▶ EXERCISE PROMPT:
Your response should consist of every entry, unchanged.

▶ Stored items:

────

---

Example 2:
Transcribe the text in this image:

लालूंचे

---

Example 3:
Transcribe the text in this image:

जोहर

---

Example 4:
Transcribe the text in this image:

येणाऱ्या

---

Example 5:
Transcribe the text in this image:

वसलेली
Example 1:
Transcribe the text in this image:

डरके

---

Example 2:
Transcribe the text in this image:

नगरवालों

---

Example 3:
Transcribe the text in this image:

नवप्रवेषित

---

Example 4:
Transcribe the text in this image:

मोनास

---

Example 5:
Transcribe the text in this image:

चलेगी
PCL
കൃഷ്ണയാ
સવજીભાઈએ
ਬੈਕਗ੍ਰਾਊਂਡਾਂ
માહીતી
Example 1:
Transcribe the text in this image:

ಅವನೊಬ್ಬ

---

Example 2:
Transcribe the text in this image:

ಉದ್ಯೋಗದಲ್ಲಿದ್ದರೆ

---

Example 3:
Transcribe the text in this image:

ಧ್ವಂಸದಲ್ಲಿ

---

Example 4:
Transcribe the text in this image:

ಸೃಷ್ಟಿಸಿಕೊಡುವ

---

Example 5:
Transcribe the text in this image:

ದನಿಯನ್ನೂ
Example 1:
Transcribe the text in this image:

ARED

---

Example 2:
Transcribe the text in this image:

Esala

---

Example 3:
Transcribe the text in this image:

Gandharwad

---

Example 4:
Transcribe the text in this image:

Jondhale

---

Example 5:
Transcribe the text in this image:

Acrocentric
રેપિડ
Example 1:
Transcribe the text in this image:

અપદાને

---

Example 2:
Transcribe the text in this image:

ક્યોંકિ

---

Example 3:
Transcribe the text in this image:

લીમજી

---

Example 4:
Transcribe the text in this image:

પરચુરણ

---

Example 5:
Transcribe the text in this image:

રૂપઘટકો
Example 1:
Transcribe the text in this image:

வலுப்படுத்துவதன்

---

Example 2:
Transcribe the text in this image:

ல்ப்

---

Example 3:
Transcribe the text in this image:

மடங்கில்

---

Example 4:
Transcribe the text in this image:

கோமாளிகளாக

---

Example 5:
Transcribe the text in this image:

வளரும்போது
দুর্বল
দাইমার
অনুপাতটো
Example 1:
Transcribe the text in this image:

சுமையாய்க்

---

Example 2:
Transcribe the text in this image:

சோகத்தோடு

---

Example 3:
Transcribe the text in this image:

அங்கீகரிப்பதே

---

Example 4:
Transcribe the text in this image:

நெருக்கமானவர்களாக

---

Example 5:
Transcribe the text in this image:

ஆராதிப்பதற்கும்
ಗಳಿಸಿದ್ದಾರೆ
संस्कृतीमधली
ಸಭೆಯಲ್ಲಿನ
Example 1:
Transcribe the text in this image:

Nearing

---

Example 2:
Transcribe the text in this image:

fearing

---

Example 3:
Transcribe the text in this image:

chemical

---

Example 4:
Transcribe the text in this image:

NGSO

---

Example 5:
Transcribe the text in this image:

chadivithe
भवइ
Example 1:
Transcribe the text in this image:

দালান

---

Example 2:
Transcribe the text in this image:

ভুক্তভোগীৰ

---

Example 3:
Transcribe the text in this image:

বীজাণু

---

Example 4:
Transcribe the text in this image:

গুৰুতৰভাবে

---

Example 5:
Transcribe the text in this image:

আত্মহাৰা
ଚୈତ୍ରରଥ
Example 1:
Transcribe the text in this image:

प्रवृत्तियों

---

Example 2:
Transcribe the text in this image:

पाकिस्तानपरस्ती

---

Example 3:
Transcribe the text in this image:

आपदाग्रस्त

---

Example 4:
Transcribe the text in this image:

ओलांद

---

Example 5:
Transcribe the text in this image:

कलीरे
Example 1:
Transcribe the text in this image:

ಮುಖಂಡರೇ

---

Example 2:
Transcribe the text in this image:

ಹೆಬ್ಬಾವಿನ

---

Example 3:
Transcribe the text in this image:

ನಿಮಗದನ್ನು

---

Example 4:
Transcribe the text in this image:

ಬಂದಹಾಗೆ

────

▶ RESULT FOR THIS TASK:
---

Example 2:
Transcribe the text in this image:

लालूंचे

---

Example 3:
Transcribe the text in this image:

जोहर

---

Example 4:
Transcribe the text in this image:

येणाऱ्या

---

Example 5:
Transcribe the text in this image:

वसलेली
Example 1:
Transcribe the text in this image:

डरके

---

Example 2:
Transcribe the text in this image:

नगरवालों

---

Example 3:
Transcribe the text in this image:

नवप्रवेषित

---

Example 4:
Transcribe the text in this image:

मोनास

---

Example 5:
Transcribe the text in this image:

चलेगी
PCL
കൃഷ്ണയാ
સવજીભાઈએ
ਬੈਕਗ੍ਰਾਊਂਡਾਂ
માહીતી
Example 1:
Transcribe the text in this image:

ಅವನೊಬ್ಬ

---

Example 2:
Transcribe the text in this image:

ಉದ್ಯೋಗದಲ್ಲಿದ್ದರೆ

---

Example 3:
Transcribe the text in this image:

ಧ್ವಂಸದಲ್ಲಿ

---

Example 4:
Transcribe the text in this image:

ಸೃಷ್ಟಿಸಿಕೊಡುವ

---

Example 5:
Transcribe the text in this image:

ದನಿಯನ್ನೂ
Example 1:
Transcribe the text in this image:

ARED

---

Example 2:
Transcribe the text in this image:

Esala

---

Example 3:
Transcribe the text in this image:

Gandharwad

---

Example 4:
Transcribe the text in this image:

Jondhale

---

Example 5:
Transcribe the text in this image:

Acrocentric
રેપિડ
Example 1:
Transcribe the text in this image:

અપદાને

---

Example 2:
Transcribe the text in this image:

ક્યોંકિ

---

Example 3:
Transcribe the text in this image:

લીમજી

---

Example 4:
Transcribe the text in this image:

પરચુરણ

---

Example 5:
Transcribe the text in this image:

રૂપઘટકો
Example 1:
Transcribe the text in this image:

வலுப்படுத்துவதன்

---

Example 2:
Transcribe the text in this image:

ல்ப்

---

Example 3:
Transcribe the text in this image:

மடங்கில்

---

Example 4:
Transcribe the text in this image:

கோமாளிகளாக

---

Example 5:
Transcribe the text in this image:

வளரும்போது
দুর্বল
দাইমার
অনুপাতটো
Example 1:
Transcribe the text in this image:

சுமையாய்க்

---

Example 2:
Transcribe the text in this image:

சோகத்தோடு

---

Example 3:
Transcribe the text in this image:

அங்கீகரிப்பதே

---

Example 4:
Transcribe the text in this image:

நெருக்கமானவர்களாக

---

Example 5:
Transcribe the text in this image:

ஆராதிப்பதற்கும்
ಗಳಿಸಿದ್ದಾರೆ
संस्कृतीमधली
ಸಭೆಯಲ್ಲಿನ
Example 1:
Transcribe the text in this image:

Nearing

---

Example 2:
Transcribe the text in this image:

fearing

---

Example 3:
Transcribe the text in this image:

chemical

---

Example 4:
Transcribe the text in this image:

NGSO

---

Example 5:
Transcribe the text in this image:

chadivithe
भवइ
Example 1:
Transcribe the text in this image:

দালান

---

Example 2:
Transcribe the text in this image:

ভুক্তভোগীৰ

---

Example 3:
Transcribe the text in this image:

বীজাণু

---

Example 4:
Transcribe the text in this image:

গুৰুতৰভাবে

---

Example 5:
Transcribe the text in this image:

আত্মহাৰা
ଚୈତ୍ରରଥ
Example 1:
Transcribe the text in this image:

प्रवृत्तियों

---

Example 2:
Transcribe the text in this image:

पाकिस्तानपरस्ती

---

Example 3:
Transcribe the text in this image:

आपदाग्रस्त

---

Example 4:
Transcribe the text in this image:

ओलांद

---

Example 5:
Transcribe the text in this image:

कलीरे
Example 1:
Transcribe the text in this image:

ಮುಖಂಡರೇ

---

Example 2:
Transcribe the text in this image:

ಹೆಬ್ಬಾವಿನ

---

Example 3:
Transcribe the text in this image:

ನಿಮಗದನ್ನು

---

Example 4:
Transcribe the text in this image:

ಬಂದಹಾಗೆ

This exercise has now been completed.